# Titus Watches



## dombox40

Hi I know quite a few of you lads own Titus watches with the F300 movements and very nice they are to(must get one), my question, is their a link between Titus and the modern day watches made by Sovil et Titus. I own a 1936 Manual wind Titus(sse pics) which has the same motif as your F300 and a couple of modern day quartz branded Sovil et Titus see pics,I assume titus no longer exists as a company.


----------



## Stuart Davies

On the case-back of my F300 is says Sovil et Titus so i guess they are one and the same.


----------



## dombox40

Stuart Davies said:


> On the case-back of my F300 is says Sovil et Titus so i guess they are one and the same.


Thanks for that Stuart I suppose at some time they must have amalgamated with a company called Solvil, the wind up I have is only marked Titus and is from 1936. Cant say I,ve ever seen a Solvil watch though but I expect someone will pop up with one from somewhere.


----------



## watchnutz

This is what I found about Solvil et Titus.

"Solvil et Titus is a affortable Swiss watch company that is owned by City Chain. City Chain operates stores in Hong Kong, Macau, China, Thailand, Malaysia and Singapore."

The question is, I guess, when did this occur. I would guess it is like a lot of old watch company names that have been bought up and now used by others to capitalize on previous reputation. Certainly the tuning fork ones have to be old stock movements since I doubt that technology is cost effective to fake. Certainly the wreath logo is the same on the old and new watches.


----------



## dombox40

Hi bill I was just looking at a Titus chronograph from the 1950s and I see they were using a valjoux movement in that, just wondering if they were watchmakers who made no movements of their own but just bought in what they wanted,even mine is only marked swiss made.


----------



## watchnutz

The most common method of watch making (especially Swiss) is ebauche. That is to say a manufacturer makes unfinished movements only, for use by a finishing company. That is why your will find some marques that have different movements in different years. That started with the Swiss and led to the demise of the American watch companies that manufactured complete watches, such as Hamilton etc.. ESA was originally a group of individual Swiss movement makers and of course you find their movements in just about every Swiss watch. Of course today the Chinese and Japenese also have suppliers of movements.


----------



## dombox40

watchnutz said:


> The most common method of watch making (especially Swiss) is ebauche. That is to say a manufacturer makes unfinished movements only, for use by a finishing company. That is why your will find some marques that have different movements in different years. That started with the Swiss and led to the demise of the American watch companies that manufactured complete watches, such as Hamilton etc.. ESA was originally a group of individual Swiss movement makers and of course you find their movements in just about every Swiss watch. Of course today the Chinese and Japenese also have suppliers of movements.

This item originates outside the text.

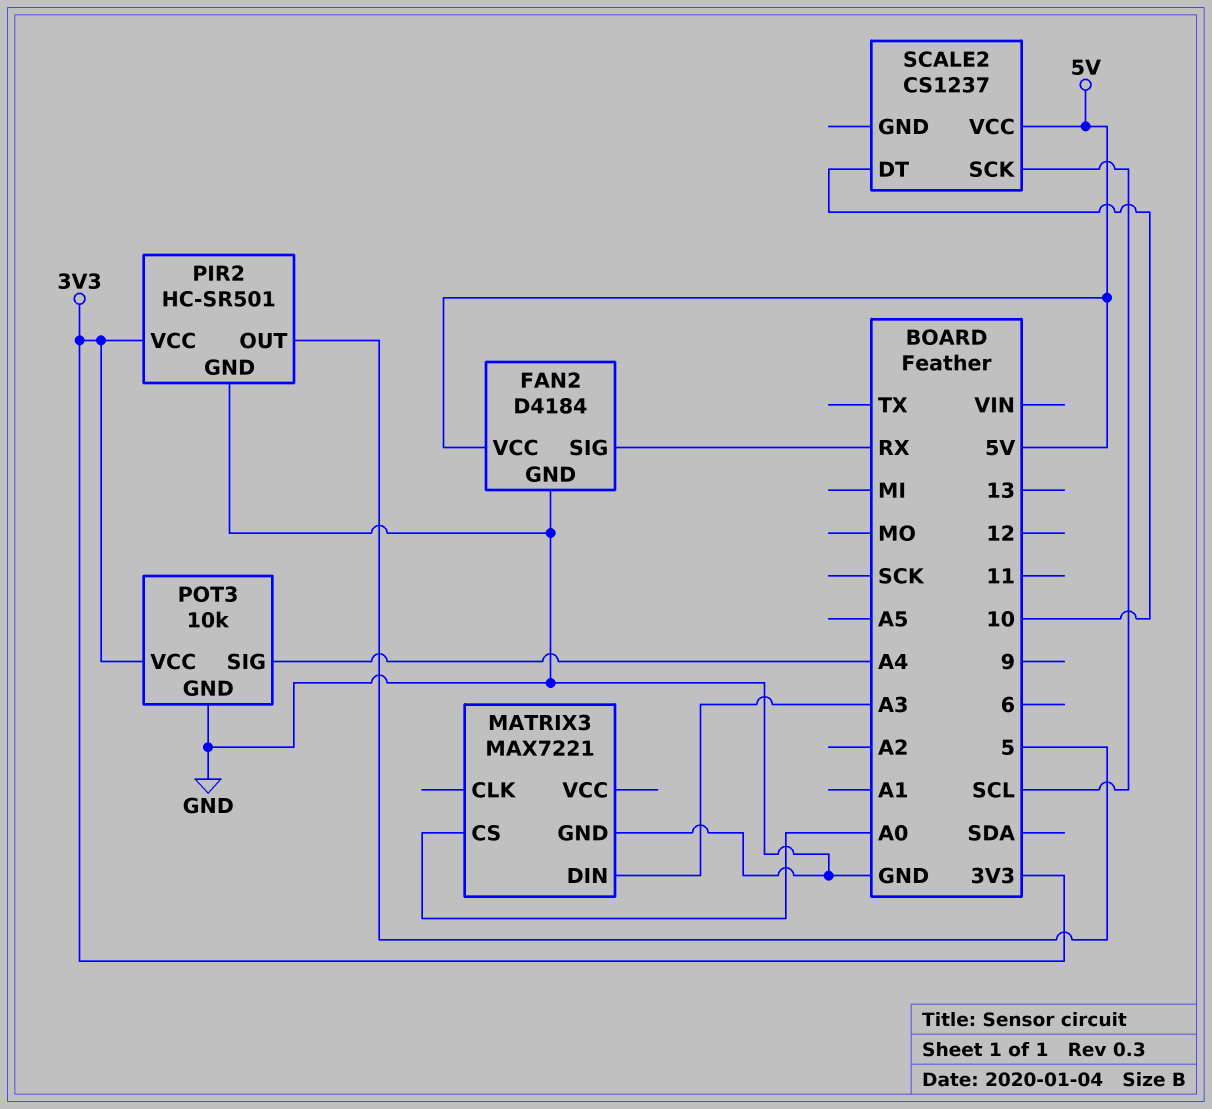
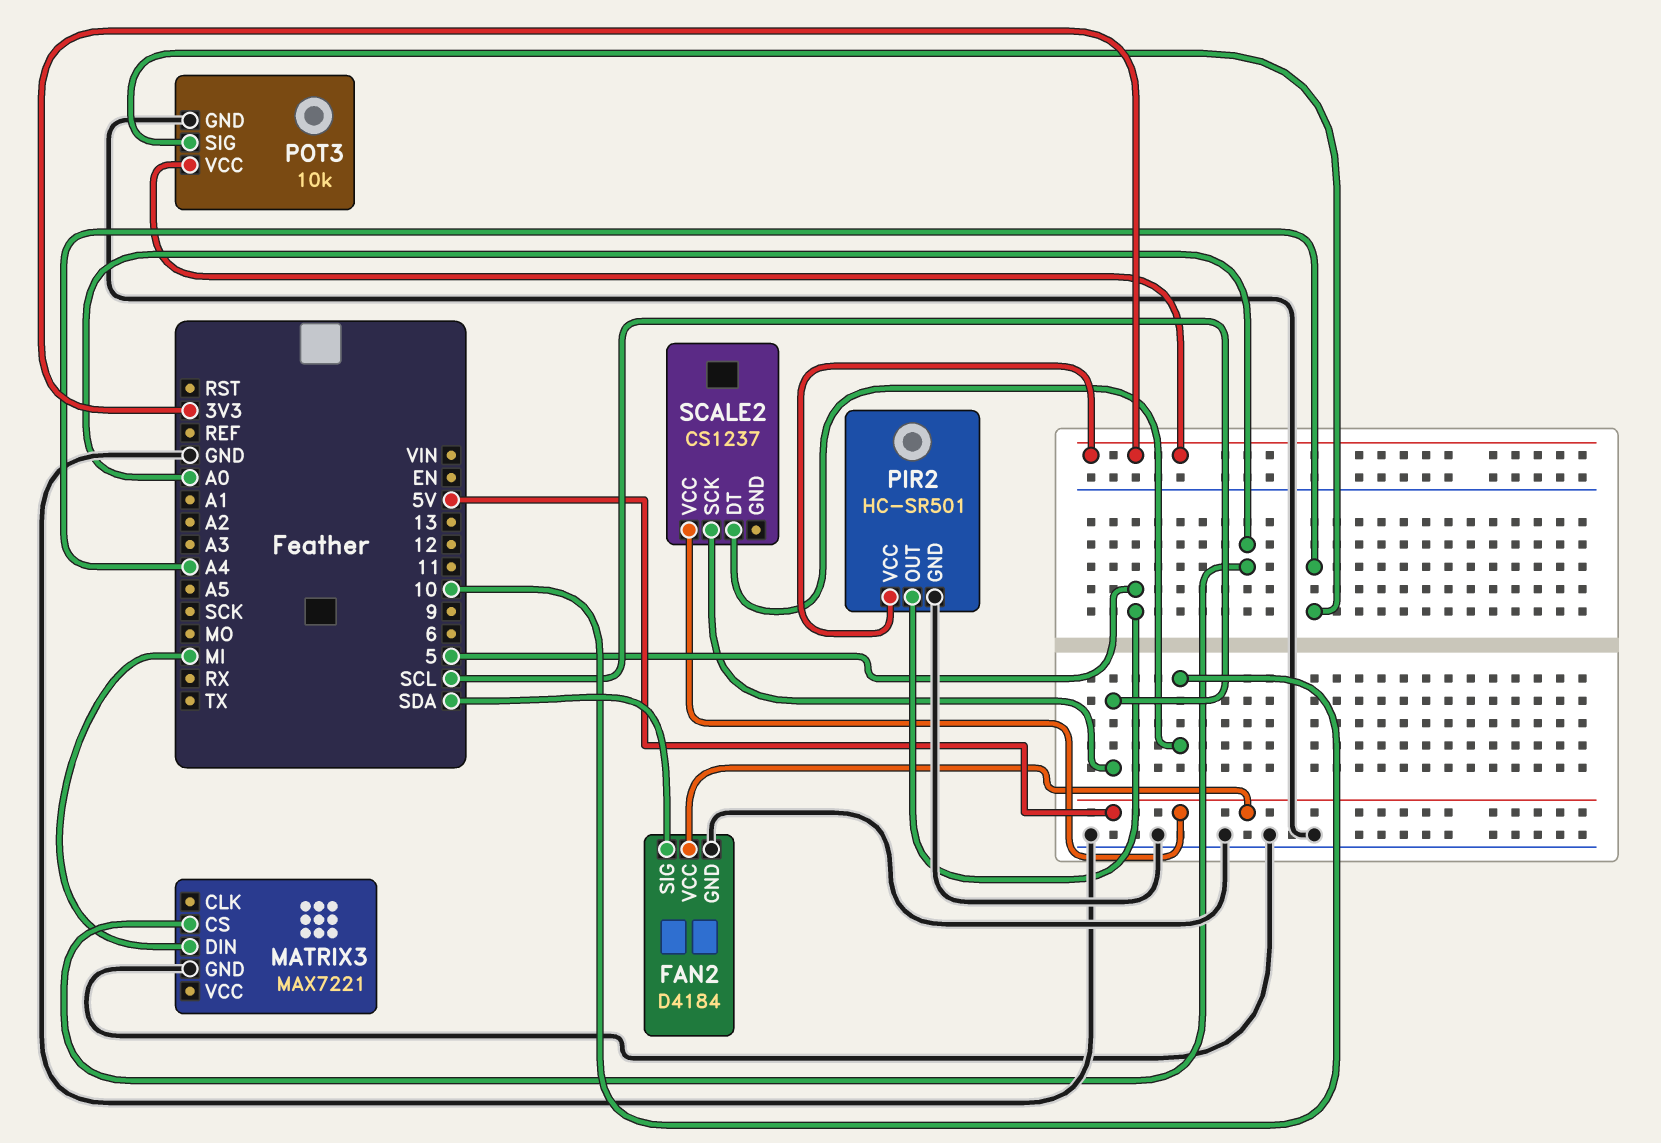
FAN2 pin SIG: RX -> SDA
MATRIX3 pin DIN: A3 -> MI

So how does that fit in with my Titus which has a british made dennison gold case did they just buy in the movement and case and just put their dial on it. or was it dennison buying the movement and dial from Titus.


----------



## watchnutz

I can't address your particular watch, but yes it is not uncommon for finishers to buy cases just as they do movements. this was especially true with vintage watches. Even Hamilton, here in the states, used a few different case makers with Star being perhaps the largest.


----------